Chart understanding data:
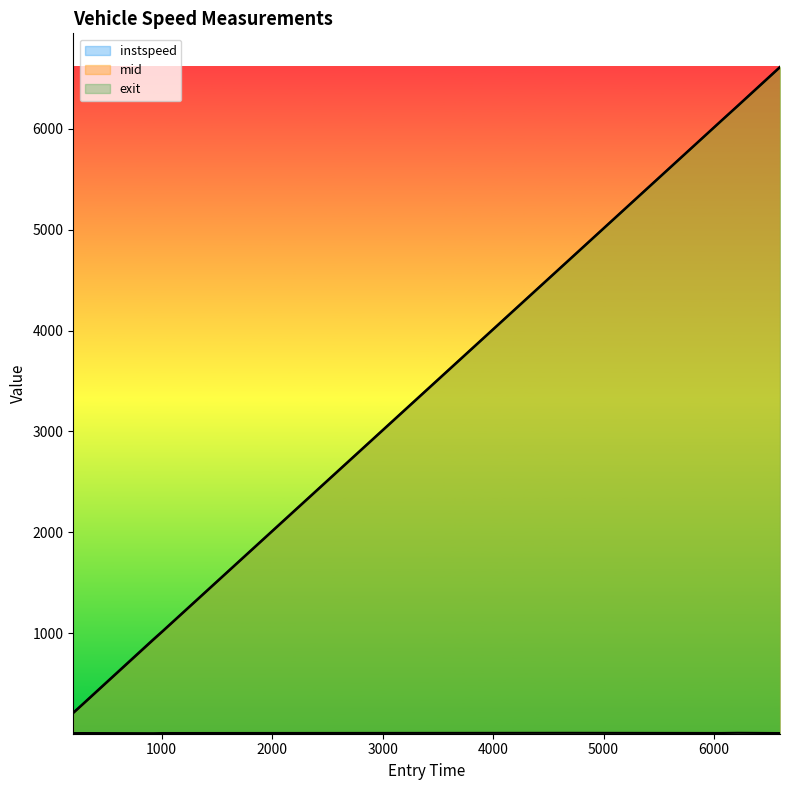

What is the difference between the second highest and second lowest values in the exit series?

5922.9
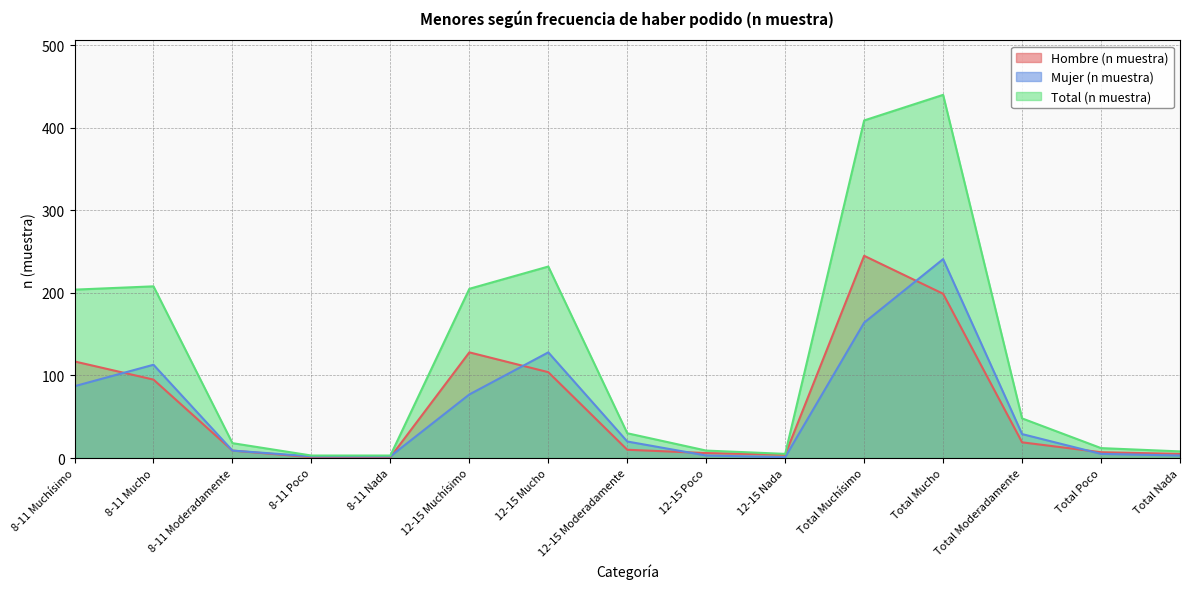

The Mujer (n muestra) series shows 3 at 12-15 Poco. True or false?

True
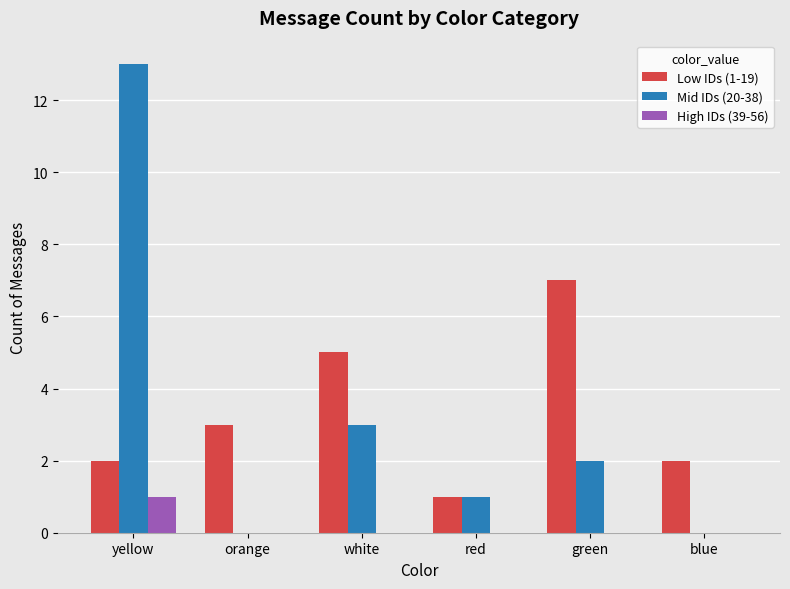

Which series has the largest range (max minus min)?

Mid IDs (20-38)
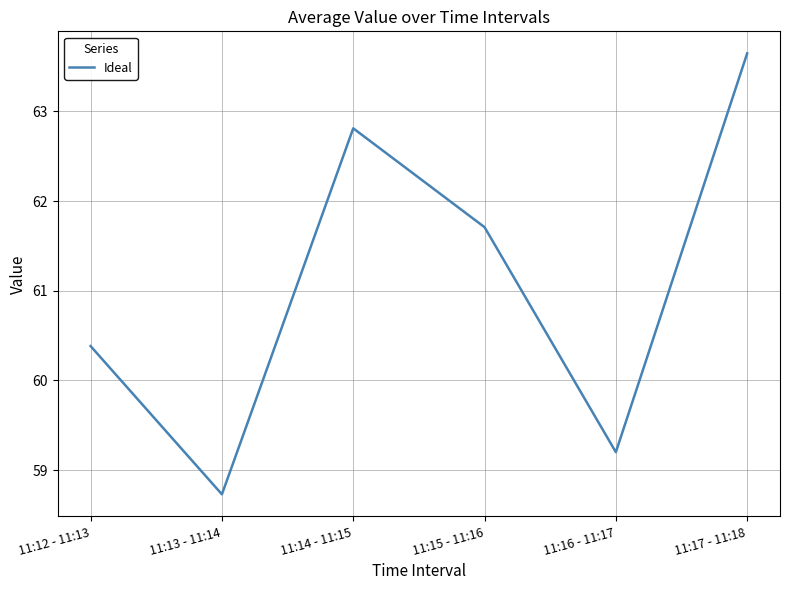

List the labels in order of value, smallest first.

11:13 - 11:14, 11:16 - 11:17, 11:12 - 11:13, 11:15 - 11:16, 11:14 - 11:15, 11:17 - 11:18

> [JOB ITEM] Render the data above as a Markdown table with the columns No. and Line. Give each non-blank line its own row, number the rows in order starting from 1, and leave the pictures out.

> [RESULT OF THE TASK]
| No. | Line |
|---|---|
| 1 | What is the difference between the second highest and second lowest values in the exit series? |
| 2 | 5922.9 |
| 3 | The Mujer (n muestra) series shows 3 at 12-15 Poco. True or false? |
| 4 | True |
| 5 | Which series has the largest range (max minus min)? |
| 6 | Mid IDs (20-38) |
| 7 | List the labels in order of value, smallest first. |
| 8 | 11:13 - 11:14, 11:16 - 11:17, 11:12 - 11:13, 11:15 - 11:16, 11:14 - 11:15, 11:17 - 11:18 |